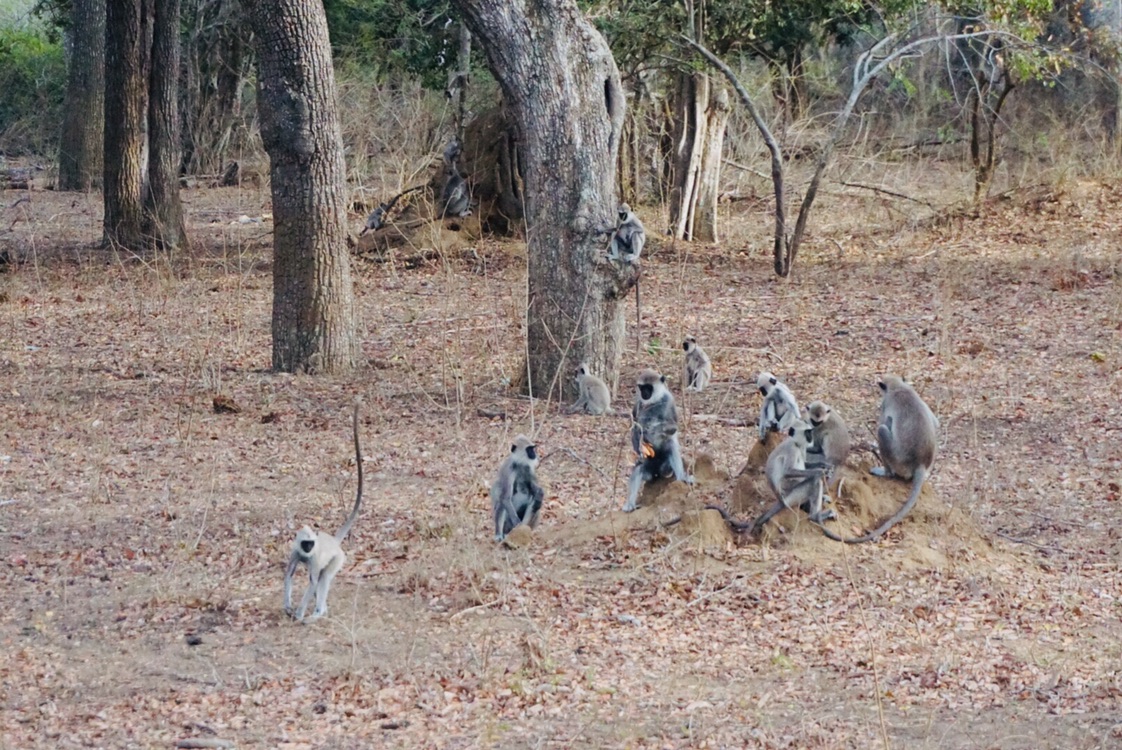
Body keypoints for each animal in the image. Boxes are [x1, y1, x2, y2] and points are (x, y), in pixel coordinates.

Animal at [282, 401, 365, 624]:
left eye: (311, 544)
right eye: (305, 543)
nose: (309, 548)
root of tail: (334, 541)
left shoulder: (313, 559)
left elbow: (312, 582)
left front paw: (299, 613)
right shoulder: (295, 552)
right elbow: (289, 575)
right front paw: (287, 606)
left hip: (338, 559)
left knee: (323, 577)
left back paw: (318, 613)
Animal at [623, 368, 691, 511]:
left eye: (649, 387)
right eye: (642, 387)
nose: (644, 393)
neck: (653, 401)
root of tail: (656, 471)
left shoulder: (669, 400)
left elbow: (673, 427)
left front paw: (651, 427)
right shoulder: (638, 402)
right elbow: (634, 427)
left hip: (665, 464)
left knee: (670, 445)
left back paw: (681, 477)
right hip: (648, 466)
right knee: (639, 467)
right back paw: (630, 505)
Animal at [816, 377, 937, 541]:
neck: (899, 387)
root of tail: (921, 464)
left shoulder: (885, 403)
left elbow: (885, 421)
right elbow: (936, 422)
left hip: (898, 461)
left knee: (882, 429)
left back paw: (886, 472)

___

In the listing above, locate the line containing "right eye: (305, 543)" and the line containing "left back paw: (318, 613)", then transcribe both and every line between them verbatim.

right eye: (305, 543)
nose: (309, 548)
root of tail: (334, 541)
left shoulder: (313, 559)
left elbow: (312, 582)
left front paw: (299, 613)
right shoulder: (295, 552)
right elbow: (289, 575)
right front paw: (287, 606)
left hip: (338, 559)
left knee: (323, 577)
left back paw: (318, 613)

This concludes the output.